How was 2021 for Debt and Equity Brokers? – Commercial Observer
Never underestimate the value of a power broker. Teams comprised of these help clients navigate up and down markets, securing financing for even the hairiest of asset classes during a global pandemic.
So, after a rough (to say the least) 2020, how was 2021 for debt and equity brokers?
They’re not shy in telling you.
If you ask Cushman & Wakefield, the team was busy negotiating deals across asset classes and property types, but the two big winners in 2021 were industrial and multifamily.
For CBRE, industrial comprised 48 percent of its originations, followed by office at 30 percent. The firm also grew its life sciences activity and closed its first data center deal.
JLL executed deals across all property types with a focus on industrial and multifamily. “A big part of our business has become the joint-venture equity and structured finance practice,” said Christopher Peck, senior managing director and co-head of the New York office at JLL Capital Markets.
Eastdil closed more than $6.15 billion of life sciences financings alone. “We did a tremendous amount of industrial and multifamily deals,” said Grant Frankel, managing director at Eastdil Secured, “and we have built out a sizable practice in the studio business.”
Meridian’s 2021 deals were spread out over sectors that included office and self-
storage. The firm also closed what CoStar data indicates was the largest single-asset multifamily sale in the U.S. since 2018: $367 million of acquisition financing from Square Mile for Atlas Capital Group to purchase a multifamily property in Brooklyn, which sold for $563 million. It also brokered $4.9 billion of financing for health care developments.

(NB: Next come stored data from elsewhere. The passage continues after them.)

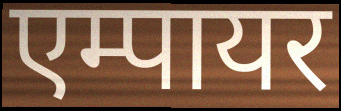
एम्पायर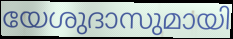
യേശുദാസുമായി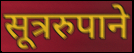
सूत्ररुपाने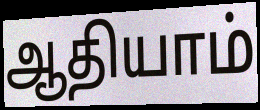
ஆதியாம்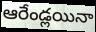
ఆరేండ్లయినాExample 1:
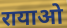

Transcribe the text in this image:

रायाओ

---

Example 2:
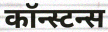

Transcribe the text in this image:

कॉन्स्टन्स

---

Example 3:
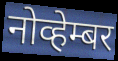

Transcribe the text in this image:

नोव्हेम्बर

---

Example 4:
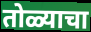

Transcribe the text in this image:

तोळ्याचा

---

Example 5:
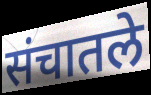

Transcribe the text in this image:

संचातलेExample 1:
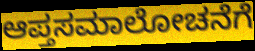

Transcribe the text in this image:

ಆಪ್ತಸಮಾಲೋಚನೆಗೆ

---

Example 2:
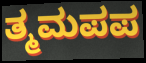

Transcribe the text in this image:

ತ್ಮಮಪಪ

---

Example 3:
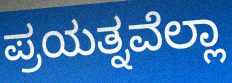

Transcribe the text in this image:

ಪ್ರಯತ್ನವೆಲ್ಲಾ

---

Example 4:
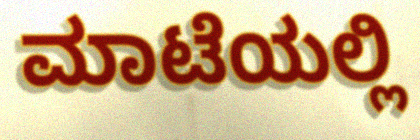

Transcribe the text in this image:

ಮಾಟೆಯಲ್ಲಿ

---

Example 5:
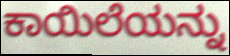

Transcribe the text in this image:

ಕಾಯಿಲೆಯನ್ನುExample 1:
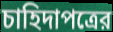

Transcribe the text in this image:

চাহিদাপত্রের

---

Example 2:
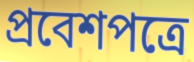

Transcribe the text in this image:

প্রবেশপত্রে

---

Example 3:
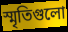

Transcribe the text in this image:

স্মৃতিগুলো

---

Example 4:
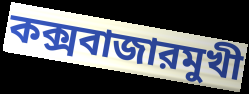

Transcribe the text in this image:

কক্সবাজারমুখী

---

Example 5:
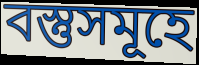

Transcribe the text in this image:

বস্তুসমূহে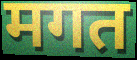
मगतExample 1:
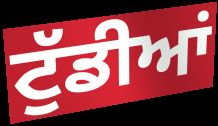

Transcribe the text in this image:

“Several years ago, we made it a point to diversify geographically, not just from an asset-class perspective,” said Keith Kurland, senior managing director and co-head of New York Capital Markets at Walker & Dunlop. “That target and thesis have played out well for our business as we have been incredibly active throughout the Sun Belt, South Florida, the Intermountain West and the West Coast.”
As for Ackman-Ziff, the firm focused on the sizzling single-family rental (SFR) and build-to-rent markets. “I don’t think we’ve seen an asset class grow as much as this has for us,” said Simon Ziff, president of Ackman-Ziff.
Brokers also helped clients deploy capital in a hyper-competitive landscape. As Newmark’s Jordan Roeschlaub said, “I think we’re pretty good at seeing where there’s a crease in the marketplace, or an opportunity set for capital to find an entry point, and we run with it — whether it’s an asset class or a specific strategy.”
To summarize brokers’ 2021, Cushman & Wakefield’s John O’Neill perfectly described the market wars brokers have fought, and won: “If you go back to the [global financial crisis of 2007-2009], then the global pandemic, we have all been tested in ways that we never thought we would be tested,” O’Neill said. “All these events create a certain resiliency, and some people tend to retreat, while some advance.”
And every single person on our list, regardless of ranking, advanced.